→ **Task instructions**:
A - According to the post on Dutch Reformed education in America, what three models of educational authority does Oppewal lay out?
B - Extend the post on the history of Dutch Reformed education in America, starting after its last sentence.

→ **Reading passage**:
History of Dutch Reformed Education in America

Dear Reader,

This is part of an ongoing series in search of a reformed philosophy theology of education. You can find all the posts here.

In recent weeks, we have looked at the history of Christian education from a fairly broad perspective (see this most recent post). Today I’d like to focus in on how education played out in Dutch Reformed circles in America. I am basing this discussion primarily on the chapter entitled “The Roots of the Calvinistic Day School Movement” from Donald Oppewal’s book A Reformed Christian Perspective on Education (Grand Rapid: ChapBooks Press, 2011; see also this earlier post on Oppewal). Though no date is given, this article seems to have originally been published around 1960 so it is not the most up-to-date and does not, for instance, take into account the modern homeshcooling movement which would then have been in its infancy at best.

A particular interest of Oppewal’s, and a topic he returns to throughout this book, is where educational authority resides. In an earlier chapter, he laid out three possible models of authority: individualistic, collective, and pluralistic. In the individual model, authority for education rests in each parent (or couple, one would assume). In the collective model, there is one body that controls education, usually the state but in various times and places perhaps the church. In the pluralistic model, there are multiple sources of authority within one society so that the state may run schools but churches may also do so and presumably parents may choose to homeschool as well (pp. 5ff) [1]. Oppewal’s contention is that it is this last, pluralistic model which best fits a democratic society in which minorty views are still valued as integral to the overall political process (p. 93).

→ **Data section**:
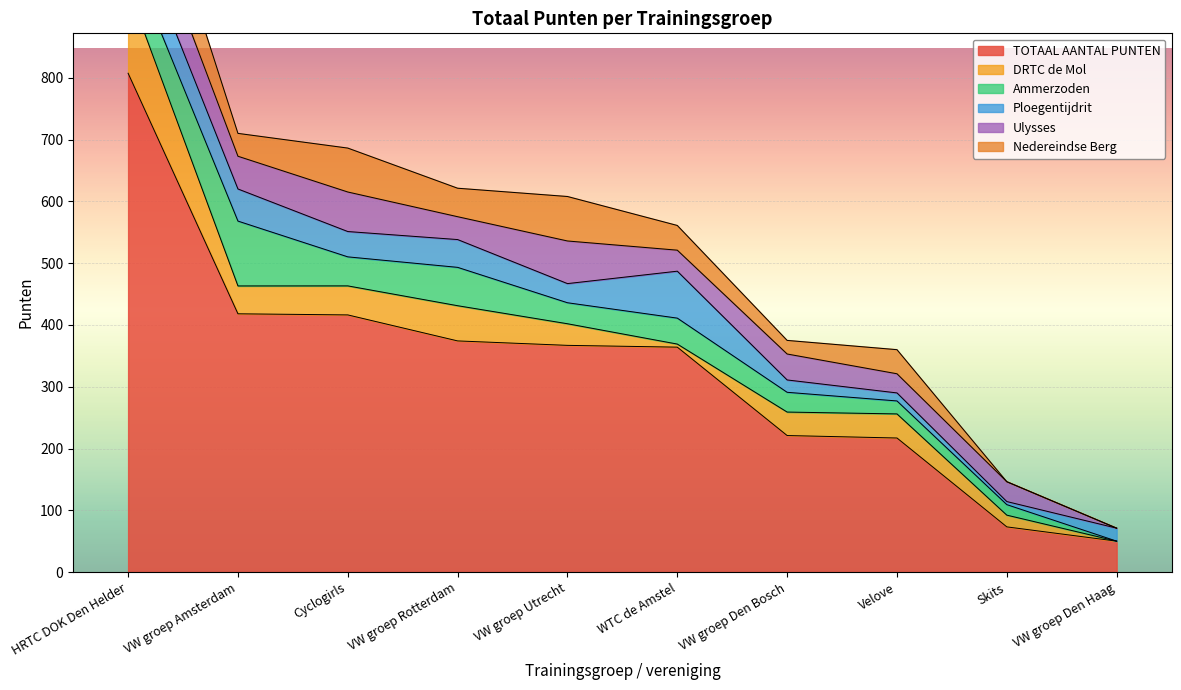

List the labels in order of Ammerzoden value, largest first.

VW groep Amsterdam, VW groep Rotterdam, HRTC DOK Den Helder, Cyclogirls, WTC de Amstel, VW groep Utrecht, VW groep Den Bosch, Velove, Skits, VW groep Den Haag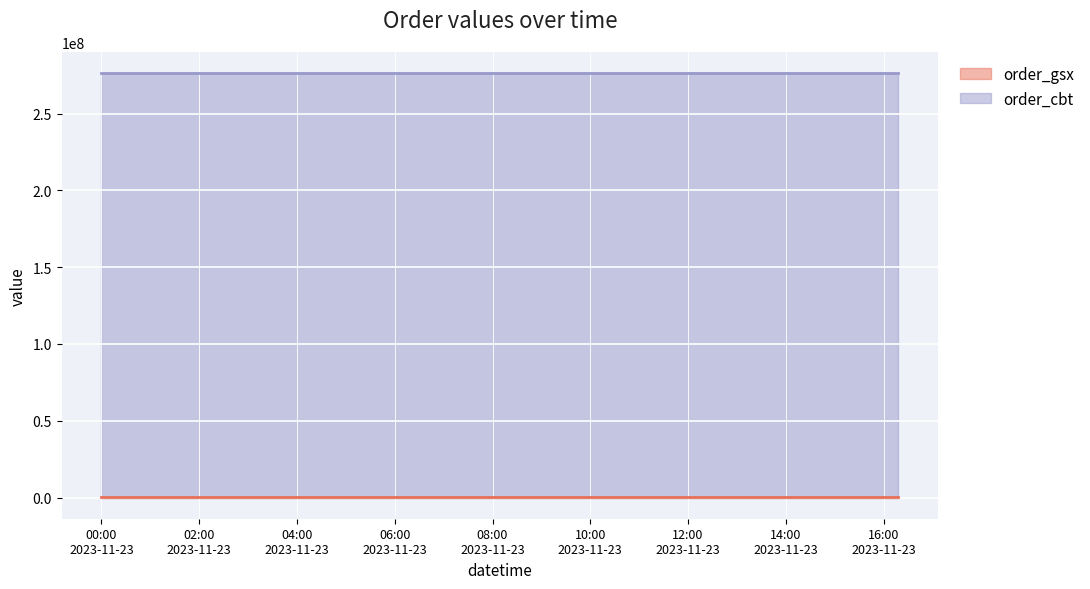

What is the sum of all order_cbt values?

828837936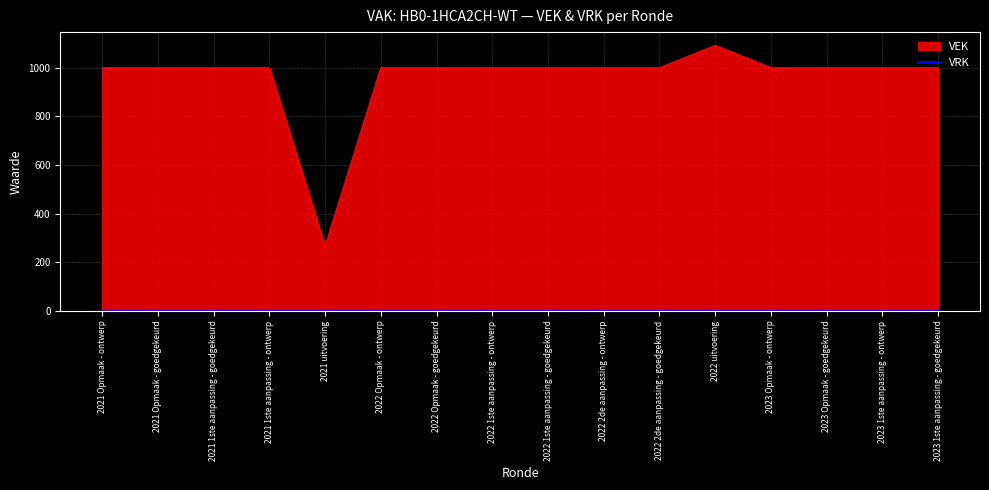

What is the approximate value at 2021 uitvoering, to the nearest 10?

270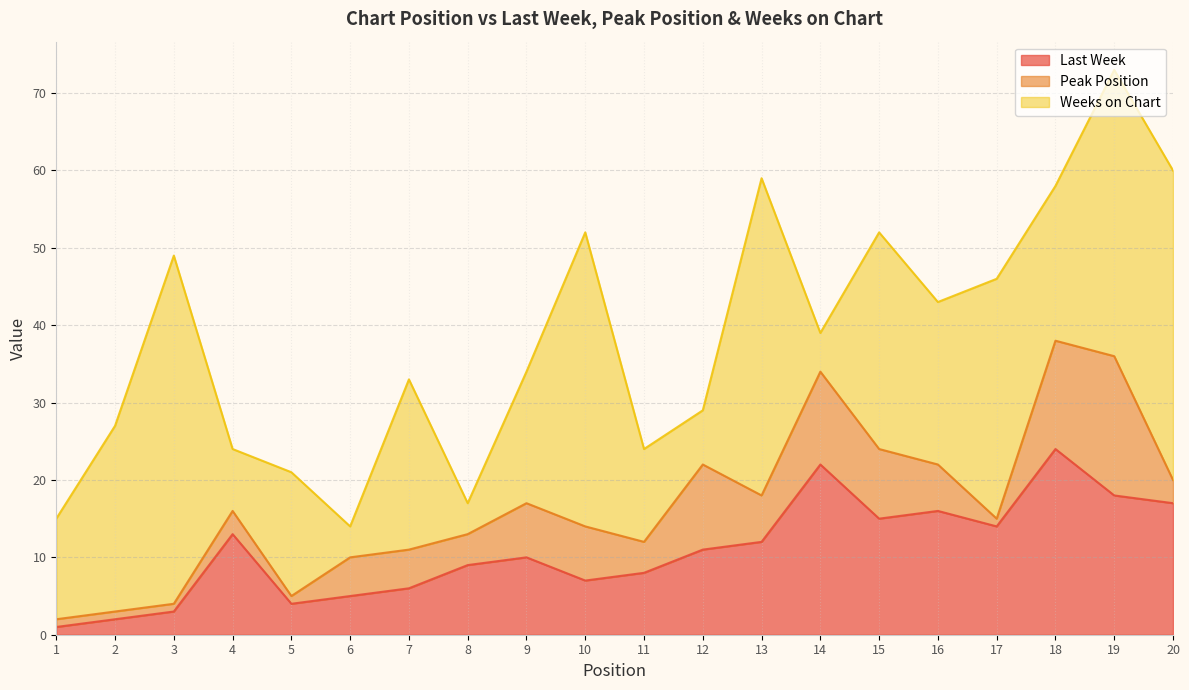

True or false: Last Week has more than 1 points higher than both neighbors.

True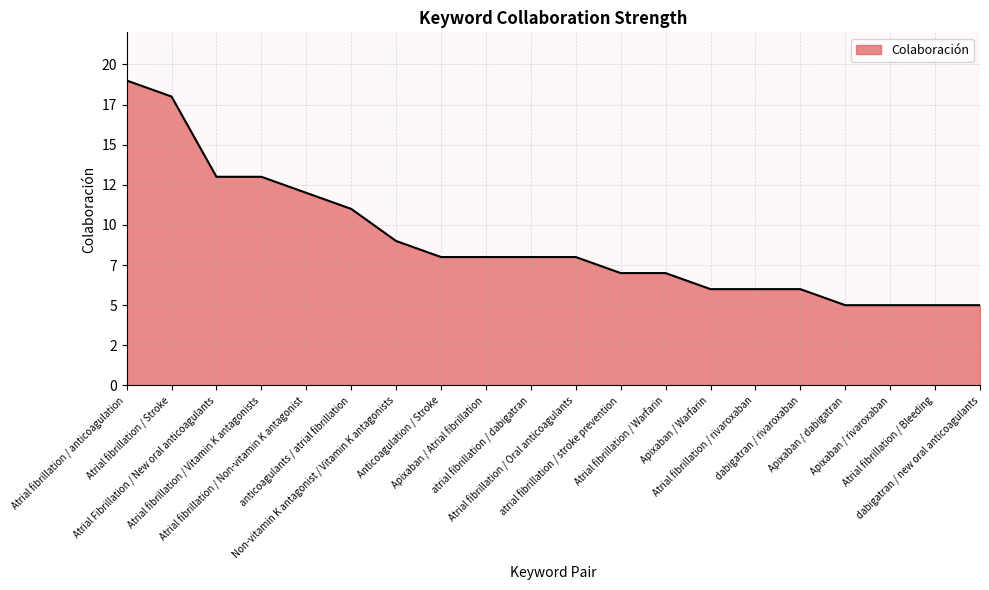

True or false: the data shows 4 at atrial fibrillation / stroke prevention.

False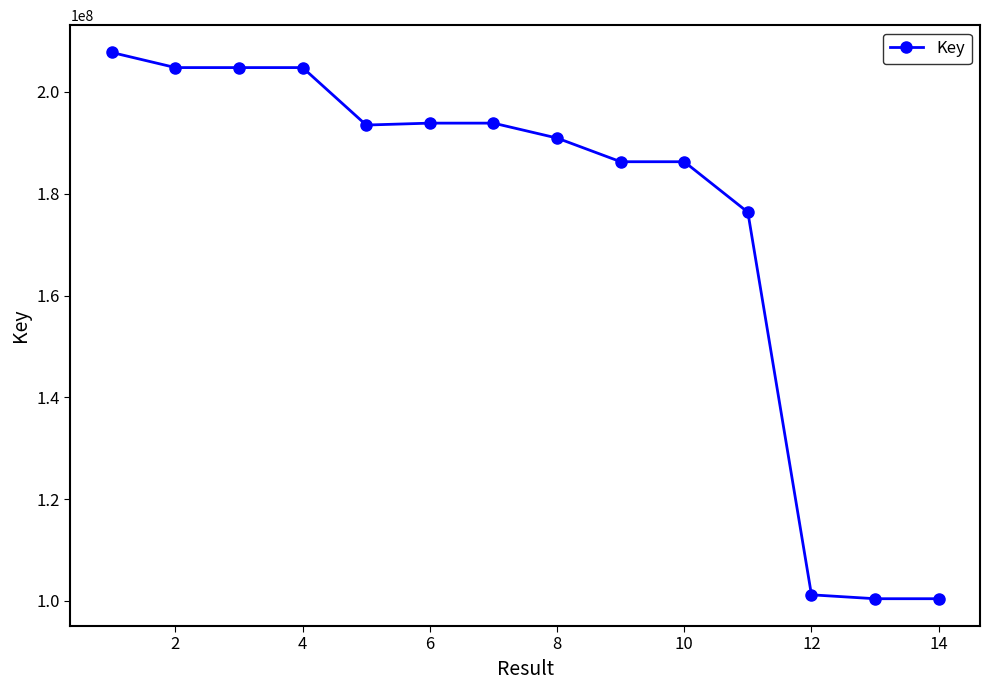

What is the value of the 6th point from the left?

193879034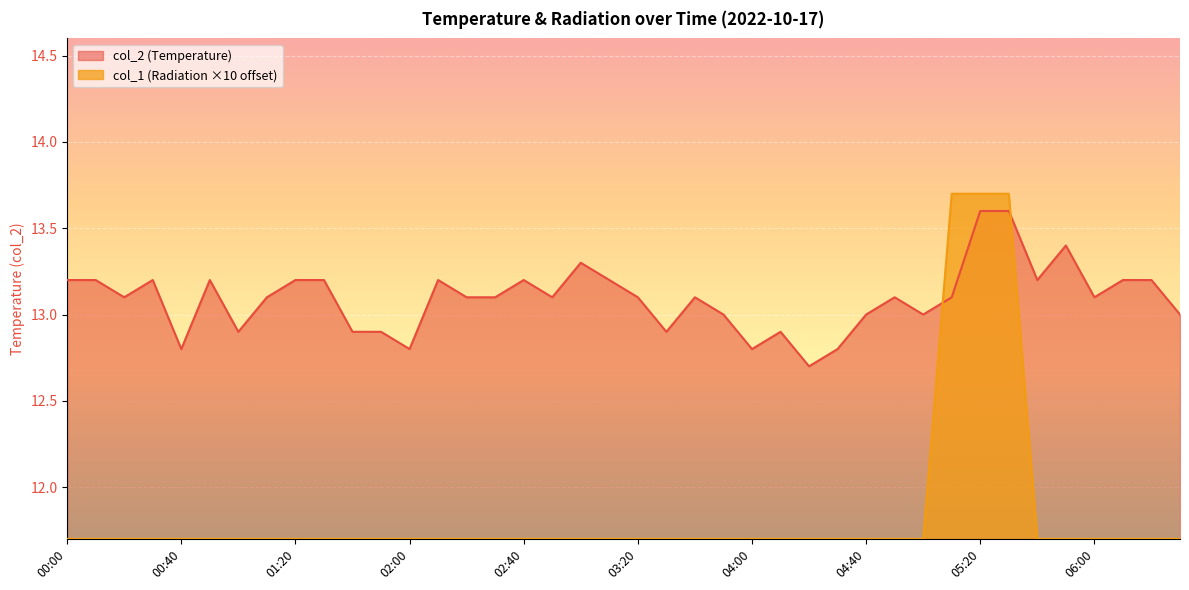

Which series ends up on top after the final intersection of col_1 and col_2?

col_2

→ **Outputs in order**:
A - Individualistic, collective, and pluralistic.

B -
In looking at how Calvinists from the Netherlands and their descendants structured their schools, the issue of authority is again key. Many of these people orginally emigrated to the United States in 1847 specifically for educational reasons. They sought to educate their children apart from state control.  As new groups came, so did new ideas. Beginning around 1870, a new Calvinistic revival under the leadership of Abraham Kuyper brought the concept of sphere sovereignty. The basic idea is that God has given authority in various areas to various institutions each of which answers to Him. Thus the state has authority in certain areas but the church in others. Education was considered a separate sphere, subject to neither the state nor the church. The end result was that the school was seen as a separate institution, subject to neither, but under the control of a parent collective (pp. 100-101).

In 1857 the Christian Reformed Church seceded from the Dutch Reformed Church in America. Their concern was for doctrininal purity. With this came a suspicion of the world and an interest in establishing church-run schools. Kuyper’s influence was also felt, however, and there was always a tension between parochial (church-run) and parent-run schools. Closely tied to the issue of authority was the matter of creeds. Those who favored parochial schools tended to require schools to adhere to strict confessional standards. Those who favored independent schools argued for a more broadly-defined reformed base not tied to the historic confessions. Covenant theology was also used as an argument on the church side. The line of thinking being that as children were included in the covenant and therefore in the church’s ministry, their education was the church’s concern (p. 170).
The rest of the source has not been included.